本文抜粋:
§ §
2004防府読売マラソン参戦記

臼井 義哉 記

 

12月17日(金)、午前10時頃、臼井選手は、成田空港の第二ターミナルのバゲッジ・クレイムで自分の荷物が現れるのをひたすら待っていた。

12月16日(木)昼頃、コペンハーゲンにて荷物を預け、早々とチェックインすることで、非常口前の席を確保し、すこしでもロングフライトによる足への影響を減らそうと努力したが、成田空港に到着するすこしまえから右足がしびれはじめ、なんとかしびれを治そうと、手でさすりながら荷物を待っていたが、一向に自分の荷物は姿を現さない。

やがて、ターンテーブルに乗っている全ての荷物が無くなり、ようやく自分の荷物が成田空港に到着していないことを悟ると、仕方なく近くにいる係員に声をかけ、どうしたらよいか尋ねた。

この日は、このまま自宅に帰れず、八王子工場に出勤しなければならなかったが、係員に荷物の形態・色・大きさなどを説明しているうちに、あっというまに1時間以上が過ぎ、出社は夕方近くになってしまった。
§ §
提供された行:

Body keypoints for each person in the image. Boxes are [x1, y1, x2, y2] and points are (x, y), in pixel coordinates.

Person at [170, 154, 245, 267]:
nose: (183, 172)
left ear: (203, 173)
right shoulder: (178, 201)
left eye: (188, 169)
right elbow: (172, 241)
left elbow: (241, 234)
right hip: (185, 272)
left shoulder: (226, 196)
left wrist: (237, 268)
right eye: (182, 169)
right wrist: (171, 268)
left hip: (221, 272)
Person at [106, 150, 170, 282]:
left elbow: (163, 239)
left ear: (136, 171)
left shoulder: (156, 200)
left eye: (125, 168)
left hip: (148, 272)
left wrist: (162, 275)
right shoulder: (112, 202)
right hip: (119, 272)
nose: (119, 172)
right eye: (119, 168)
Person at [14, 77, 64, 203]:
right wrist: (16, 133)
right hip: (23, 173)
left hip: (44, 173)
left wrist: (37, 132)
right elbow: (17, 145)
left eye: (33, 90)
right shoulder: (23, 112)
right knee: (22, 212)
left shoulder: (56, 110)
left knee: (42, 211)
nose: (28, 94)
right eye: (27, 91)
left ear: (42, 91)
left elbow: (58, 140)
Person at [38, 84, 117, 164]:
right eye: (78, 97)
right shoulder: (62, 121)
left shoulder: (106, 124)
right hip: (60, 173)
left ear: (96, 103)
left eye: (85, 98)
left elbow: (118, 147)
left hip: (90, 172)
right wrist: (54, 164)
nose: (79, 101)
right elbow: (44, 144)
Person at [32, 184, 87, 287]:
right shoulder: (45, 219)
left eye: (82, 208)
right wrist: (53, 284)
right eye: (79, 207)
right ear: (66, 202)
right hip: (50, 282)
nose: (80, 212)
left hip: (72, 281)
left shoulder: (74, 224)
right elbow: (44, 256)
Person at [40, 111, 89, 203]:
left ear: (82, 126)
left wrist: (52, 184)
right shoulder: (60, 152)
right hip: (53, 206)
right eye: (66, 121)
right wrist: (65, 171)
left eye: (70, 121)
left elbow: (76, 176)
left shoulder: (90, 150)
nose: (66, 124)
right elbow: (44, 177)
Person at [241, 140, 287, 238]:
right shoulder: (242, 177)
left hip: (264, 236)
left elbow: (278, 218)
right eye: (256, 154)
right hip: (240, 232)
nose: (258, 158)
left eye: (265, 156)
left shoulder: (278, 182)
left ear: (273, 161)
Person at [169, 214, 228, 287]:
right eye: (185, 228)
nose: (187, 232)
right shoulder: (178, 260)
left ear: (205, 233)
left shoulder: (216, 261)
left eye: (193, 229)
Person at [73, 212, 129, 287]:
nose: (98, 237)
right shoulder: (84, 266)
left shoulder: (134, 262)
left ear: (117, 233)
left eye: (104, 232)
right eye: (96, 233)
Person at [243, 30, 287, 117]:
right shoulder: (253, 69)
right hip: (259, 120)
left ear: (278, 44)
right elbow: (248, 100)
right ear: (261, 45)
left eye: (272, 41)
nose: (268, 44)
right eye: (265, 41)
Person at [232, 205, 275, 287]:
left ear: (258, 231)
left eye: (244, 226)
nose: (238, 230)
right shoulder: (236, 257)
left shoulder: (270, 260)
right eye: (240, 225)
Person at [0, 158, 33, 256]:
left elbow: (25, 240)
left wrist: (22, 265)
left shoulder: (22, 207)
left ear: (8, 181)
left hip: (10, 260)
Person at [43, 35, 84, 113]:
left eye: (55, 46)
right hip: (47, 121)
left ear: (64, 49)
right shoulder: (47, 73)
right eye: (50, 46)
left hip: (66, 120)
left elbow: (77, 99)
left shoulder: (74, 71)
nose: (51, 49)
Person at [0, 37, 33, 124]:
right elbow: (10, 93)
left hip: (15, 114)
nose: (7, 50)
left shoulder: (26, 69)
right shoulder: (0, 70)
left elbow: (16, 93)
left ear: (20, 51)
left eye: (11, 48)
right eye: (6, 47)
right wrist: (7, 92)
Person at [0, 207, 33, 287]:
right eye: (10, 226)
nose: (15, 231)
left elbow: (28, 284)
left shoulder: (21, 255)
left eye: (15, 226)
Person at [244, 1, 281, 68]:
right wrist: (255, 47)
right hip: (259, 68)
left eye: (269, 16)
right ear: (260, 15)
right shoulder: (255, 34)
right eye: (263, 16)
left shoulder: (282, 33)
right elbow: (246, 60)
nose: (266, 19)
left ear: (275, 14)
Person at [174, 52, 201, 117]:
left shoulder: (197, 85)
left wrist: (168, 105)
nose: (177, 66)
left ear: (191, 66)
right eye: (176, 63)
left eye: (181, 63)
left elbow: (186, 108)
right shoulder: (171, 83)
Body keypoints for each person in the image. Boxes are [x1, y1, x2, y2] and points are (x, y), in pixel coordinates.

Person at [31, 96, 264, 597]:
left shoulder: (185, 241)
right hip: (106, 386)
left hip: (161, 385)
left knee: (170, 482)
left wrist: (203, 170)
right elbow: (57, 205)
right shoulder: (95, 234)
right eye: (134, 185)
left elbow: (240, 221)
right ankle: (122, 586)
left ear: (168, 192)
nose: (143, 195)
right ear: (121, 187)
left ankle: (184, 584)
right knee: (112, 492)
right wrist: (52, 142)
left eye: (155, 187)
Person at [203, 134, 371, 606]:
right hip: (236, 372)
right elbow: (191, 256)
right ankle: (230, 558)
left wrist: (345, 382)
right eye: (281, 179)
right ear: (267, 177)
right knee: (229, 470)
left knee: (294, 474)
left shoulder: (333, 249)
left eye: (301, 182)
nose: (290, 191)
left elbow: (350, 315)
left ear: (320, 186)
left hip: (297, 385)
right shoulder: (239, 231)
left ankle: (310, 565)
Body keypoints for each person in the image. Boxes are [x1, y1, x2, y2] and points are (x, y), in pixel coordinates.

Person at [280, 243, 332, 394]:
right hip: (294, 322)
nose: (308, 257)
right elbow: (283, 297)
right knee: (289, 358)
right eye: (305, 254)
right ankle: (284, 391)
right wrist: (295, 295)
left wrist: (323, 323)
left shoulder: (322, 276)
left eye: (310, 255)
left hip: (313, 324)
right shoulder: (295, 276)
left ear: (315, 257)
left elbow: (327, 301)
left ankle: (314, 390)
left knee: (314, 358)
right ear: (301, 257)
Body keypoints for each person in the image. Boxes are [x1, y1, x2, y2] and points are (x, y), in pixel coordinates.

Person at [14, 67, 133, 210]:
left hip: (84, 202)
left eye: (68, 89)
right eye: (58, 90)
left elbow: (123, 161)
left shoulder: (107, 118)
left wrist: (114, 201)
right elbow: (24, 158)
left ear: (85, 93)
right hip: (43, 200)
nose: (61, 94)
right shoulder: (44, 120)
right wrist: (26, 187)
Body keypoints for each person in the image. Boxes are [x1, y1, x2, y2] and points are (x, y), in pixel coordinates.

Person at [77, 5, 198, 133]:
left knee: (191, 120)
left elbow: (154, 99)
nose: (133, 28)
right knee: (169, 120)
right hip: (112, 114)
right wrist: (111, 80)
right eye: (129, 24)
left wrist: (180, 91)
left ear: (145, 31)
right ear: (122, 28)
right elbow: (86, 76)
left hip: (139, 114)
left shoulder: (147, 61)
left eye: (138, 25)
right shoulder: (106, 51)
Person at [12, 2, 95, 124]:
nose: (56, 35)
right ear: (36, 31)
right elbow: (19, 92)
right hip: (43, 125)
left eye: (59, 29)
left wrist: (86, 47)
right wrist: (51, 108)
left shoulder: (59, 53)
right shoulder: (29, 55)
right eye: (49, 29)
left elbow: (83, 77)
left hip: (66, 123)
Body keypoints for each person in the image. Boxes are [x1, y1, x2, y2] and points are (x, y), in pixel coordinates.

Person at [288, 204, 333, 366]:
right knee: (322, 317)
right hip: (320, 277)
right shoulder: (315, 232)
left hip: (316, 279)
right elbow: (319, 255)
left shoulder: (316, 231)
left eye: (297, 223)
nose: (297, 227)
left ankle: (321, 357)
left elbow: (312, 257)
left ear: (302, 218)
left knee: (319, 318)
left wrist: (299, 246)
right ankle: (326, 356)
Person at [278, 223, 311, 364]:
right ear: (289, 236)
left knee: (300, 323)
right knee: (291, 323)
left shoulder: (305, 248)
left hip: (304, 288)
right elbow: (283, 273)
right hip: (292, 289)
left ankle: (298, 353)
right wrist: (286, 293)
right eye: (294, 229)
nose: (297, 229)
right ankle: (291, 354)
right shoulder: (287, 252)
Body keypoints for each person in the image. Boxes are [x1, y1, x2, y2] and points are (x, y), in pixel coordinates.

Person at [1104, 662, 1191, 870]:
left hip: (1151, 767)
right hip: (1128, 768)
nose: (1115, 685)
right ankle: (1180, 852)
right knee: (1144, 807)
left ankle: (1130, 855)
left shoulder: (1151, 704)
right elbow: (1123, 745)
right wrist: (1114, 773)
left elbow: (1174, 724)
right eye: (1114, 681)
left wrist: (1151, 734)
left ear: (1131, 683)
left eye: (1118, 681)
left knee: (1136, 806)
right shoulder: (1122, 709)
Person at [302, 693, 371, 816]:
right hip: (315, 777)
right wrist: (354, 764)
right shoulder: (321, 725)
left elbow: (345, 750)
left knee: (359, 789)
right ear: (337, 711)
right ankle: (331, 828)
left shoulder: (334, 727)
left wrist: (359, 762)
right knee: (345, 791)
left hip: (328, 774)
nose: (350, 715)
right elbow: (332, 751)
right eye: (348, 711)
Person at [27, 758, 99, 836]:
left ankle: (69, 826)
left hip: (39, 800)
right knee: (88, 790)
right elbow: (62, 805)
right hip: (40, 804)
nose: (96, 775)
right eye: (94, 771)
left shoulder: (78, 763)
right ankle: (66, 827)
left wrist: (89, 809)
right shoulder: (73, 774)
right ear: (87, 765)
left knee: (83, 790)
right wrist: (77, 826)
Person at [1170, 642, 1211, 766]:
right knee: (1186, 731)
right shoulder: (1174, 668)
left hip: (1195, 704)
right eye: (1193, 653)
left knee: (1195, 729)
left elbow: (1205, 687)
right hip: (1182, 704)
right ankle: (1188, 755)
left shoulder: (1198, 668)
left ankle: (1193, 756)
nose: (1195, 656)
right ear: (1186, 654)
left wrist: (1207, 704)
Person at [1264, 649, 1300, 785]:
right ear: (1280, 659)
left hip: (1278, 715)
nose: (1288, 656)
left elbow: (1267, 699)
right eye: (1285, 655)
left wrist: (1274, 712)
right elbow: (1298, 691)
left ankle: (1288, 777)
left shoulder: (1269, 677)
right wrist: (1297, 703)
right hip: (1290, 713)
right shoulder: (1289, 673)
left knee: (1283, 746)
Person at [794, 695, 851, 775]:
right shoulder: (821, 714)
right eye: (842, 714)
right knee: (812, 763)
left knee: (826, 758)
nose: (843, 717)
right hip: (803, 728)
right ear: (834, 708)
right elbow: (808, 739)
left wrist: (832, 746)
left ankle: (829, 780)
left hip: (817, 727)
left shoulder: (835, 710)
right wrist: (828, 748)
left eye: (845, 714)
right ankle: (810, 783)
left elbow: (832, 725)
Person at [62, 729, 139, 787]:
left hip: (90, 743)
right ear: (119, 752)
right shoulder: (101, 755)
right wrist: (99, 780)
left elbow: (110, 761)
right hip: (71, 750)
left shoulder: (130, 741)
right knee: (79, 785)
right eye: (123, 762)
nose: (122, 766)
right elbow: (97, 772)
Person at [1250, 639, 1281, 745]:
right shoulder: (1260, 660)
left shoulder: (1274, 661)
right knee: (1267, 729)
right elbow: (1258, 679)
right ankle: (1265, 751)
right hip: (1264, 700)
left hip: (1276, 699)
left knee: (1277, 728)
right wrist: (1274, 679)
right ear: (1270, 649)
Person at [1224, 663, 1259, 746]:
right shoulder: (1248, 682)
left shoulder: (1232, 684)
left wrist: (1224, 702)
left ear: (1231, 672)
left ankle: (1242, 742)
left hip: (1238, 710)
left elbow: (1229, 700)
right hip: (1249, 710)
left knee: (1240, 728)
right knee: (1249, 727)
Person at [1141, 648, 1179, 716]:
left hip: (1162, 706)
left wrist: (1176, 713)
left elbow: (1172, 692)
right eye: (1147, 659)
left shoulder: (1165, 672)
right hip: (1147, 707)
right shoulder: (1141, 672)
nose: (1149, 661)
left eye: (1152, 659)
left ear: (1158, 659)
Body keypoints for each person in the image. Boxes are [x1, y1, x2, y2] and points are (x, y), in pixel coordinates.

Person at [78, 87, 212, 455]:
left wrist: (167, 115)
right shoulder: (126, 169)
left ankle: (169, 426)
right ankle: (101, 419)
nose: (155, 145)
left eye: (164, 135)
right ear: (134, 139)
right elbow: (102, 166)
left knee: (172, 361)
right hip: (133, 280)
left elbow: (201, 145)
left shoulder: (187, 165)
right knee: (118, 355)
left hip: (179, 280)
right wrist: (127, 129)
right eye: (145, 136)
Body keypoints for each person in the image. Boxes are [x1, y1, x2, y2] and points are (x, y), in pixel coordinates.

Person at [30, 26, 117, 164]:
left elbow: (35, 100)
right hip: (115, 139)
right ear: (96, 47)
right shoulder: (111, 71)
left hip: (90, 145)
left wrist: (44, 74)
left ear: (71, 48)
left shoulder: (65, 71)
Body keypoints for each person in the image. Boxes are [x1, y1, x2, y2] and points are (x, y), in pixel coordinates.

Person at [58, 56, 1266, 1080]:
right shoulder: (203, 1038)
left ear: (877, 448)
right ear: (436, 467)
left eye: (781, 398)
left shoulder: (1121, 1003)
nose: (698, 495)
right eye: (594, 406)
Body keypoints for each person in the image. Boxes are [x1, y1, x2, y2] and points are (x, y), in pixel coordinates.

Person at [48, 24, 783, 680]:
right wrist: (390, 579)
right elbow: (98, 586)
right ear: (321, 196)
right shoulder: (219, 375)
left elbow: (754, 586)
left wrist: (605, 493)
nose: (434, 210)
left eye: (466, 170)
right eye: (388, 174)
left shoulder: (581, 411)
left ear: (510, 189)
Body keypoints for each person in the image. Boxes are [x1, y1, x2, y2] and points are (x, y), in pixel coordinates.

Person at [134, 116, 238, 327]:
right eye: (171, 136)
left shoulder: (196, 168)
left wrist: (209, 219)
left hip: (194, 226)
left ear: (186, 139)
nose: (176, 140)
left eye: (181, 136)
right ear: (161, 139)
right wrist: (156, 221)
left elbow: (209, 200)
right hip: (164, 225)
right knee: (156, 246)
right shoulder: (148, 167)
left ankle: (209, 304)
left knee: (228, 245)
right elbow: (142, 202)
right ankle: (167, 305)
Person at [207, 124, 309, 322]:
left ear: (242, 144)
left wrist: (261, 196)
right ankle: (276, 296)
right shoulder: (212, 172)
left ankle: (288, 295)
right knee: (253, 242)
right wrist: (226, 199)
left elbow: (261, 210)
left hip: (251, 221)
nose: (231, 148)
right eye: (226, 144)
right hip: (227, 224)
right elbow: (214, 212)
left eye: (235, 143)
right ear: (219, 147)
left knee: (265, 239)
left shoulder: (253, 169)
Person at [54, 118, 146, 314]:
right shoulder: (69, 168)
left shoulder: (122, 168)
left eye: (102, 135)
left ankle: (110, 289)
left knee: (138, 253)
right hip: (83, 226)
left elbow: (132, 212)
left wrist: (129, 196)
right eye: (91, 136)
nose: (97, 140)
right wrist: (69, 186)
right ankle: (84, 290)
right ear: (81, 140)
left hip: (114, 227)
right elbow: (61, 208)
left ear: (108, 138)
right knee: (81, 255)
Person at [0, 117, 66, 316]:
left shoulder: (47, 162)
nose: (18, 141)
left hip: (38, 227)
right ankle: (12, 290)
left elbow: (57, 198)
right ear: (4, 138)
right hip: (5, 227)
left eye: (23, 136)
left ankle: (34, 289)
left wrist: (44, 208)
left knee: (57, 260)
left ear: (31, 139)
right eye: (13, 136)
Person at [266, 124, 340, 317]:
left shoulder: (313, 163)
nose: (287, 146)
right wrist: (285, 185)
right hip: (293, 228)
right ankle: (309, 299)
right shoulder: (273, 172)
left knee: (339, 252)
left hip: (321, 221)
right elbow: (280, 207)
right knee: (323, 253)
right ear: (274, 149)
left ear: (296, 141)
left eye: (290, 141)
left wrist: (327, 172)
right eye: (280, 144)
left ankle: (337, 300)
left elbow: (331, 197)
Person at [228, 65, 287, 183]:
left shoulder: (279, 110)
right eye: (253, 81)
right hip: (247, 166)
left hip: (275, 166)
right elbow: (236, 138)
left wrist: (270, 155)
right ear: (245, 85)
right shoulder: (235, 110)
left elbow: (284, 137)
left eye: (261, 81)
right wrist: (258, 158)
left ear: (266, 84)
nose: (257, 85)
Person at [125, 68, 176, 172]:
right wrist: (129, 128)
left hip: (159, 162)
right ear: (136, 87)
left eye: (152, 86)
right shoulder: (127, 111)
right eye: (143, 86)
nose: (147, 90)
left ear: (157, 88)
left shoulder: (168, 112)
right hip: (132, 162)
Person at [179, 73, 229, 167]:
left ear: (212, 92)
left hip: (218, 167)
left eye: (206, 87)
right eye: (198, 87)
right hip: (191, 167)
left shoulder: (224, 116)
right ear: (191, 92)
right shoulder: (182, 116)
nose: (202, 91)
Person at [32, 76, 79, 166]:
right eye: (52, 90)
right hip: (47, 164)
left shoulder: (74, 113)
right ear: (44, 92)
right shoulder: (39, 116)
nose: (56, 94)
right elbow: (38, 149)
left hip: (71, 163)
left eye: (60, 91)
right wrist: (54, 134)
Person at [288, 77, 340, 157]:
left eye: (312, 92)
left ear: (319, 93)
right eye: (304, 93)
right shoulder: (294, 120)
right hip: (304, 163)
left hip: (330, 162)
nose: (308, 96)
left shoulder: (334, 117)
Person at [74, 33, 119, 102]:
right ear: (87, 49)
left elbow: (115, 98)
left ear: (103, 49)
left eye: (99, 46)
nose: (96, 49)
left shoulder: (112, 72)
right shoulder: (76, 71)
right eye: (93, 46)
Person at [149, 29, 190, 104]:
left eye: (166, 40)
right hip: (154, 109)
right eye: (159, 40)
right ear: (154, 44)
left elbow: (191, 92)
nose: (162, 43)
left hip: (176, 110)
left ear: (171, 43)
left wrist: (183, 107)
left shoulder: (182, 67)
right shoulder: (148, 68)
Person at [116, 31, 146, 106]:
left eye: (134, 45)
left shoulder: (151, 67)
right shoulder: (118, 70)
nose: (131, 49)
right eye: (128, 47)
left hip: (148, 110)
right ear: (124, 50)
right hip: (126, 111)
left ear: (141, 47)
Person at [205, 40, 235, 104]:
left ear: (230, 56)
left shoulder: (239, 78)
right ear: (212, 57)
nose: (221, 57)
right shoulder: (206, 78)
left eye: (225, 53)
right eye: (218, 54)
§ §
課題一覧:
#1 次の(a)〜(c)が参戦記の内容と合っているか、それぞれ「はい」か「いいえ」で答え、判断の決め手となる参戦記の語句を正確に引用すること。(a) 臼井選手はコペンハーゲンで荷物を預けた。(b) 臼井選手の荷物は成田空港のターンテーブルに現れた。(c) 臼井選手はこの日、成田空港から自宅に帰った。
#2 参戦記によると、臼井選手が非常口前の席を確保したのは何のためか。
#3 参戦記の最後の文の後から、続きを書き進めてください。
これらの行は、参戦記とは別の出典から取ったものである。

解答一覧:
#1
(a) はい。「コペンハーゲンにて荷物を預け」
(b) いいえ。「自分の荷物が成田空港に到着していないことを悟る」
(c) いいえ。「このまま自宅に帰れず、八王子工場に出勤しなければならなかった」

#2 ロングフライトによる足への影響をすこしでも減らすため。

#3
ミーティングに参加した後、忘年会が待っていて、それに参加してから、次の日の朝一番の飛行機に乗るため、予約しておいた都内のホテルに向かった。うっかり飲み過ぎてしまったので、ホテルの最寄り駅で降りることが出来ず、品川駅からタクシーを拾う。ホテルに到着して就寝したのは、午前2時頃になってしまった。

12月18日(土)、つまり2004防府読売マラソンの前日朝、完全に二日酔い状態で、それでも飛行機に乗り遅れることが許されないため、強引に起床し、電車で羽田空港へ向かった。

いつも利用しているANAで宇部山口空港へ向かう。短時間のフライトとはいえ、いい加減ヨーロッパで乗り飽きたので、本当にうんざりした気分になった。それでも、宇部山口空港で石丸夫妻に会ったときは、どんなに気持ちがいやされたことか。それもそのはず、宇部山口空港で一人でレンタカーを借りる予定が、仲間が二人もふえたのだから。

 

ここ毎年、防府読売マラソンには、集団で出かけて、集団で行動することが多かったが、今回は各自の都合が合わず、皆バラバラで行動する事となった。

しかし、ラッキーなことに、石丸夫婦と偶然にも空港で一緒になった臼井選手は、日産レンタカーで、当時としては出たばかりのTIIDAを借り、早速市内へと向かった。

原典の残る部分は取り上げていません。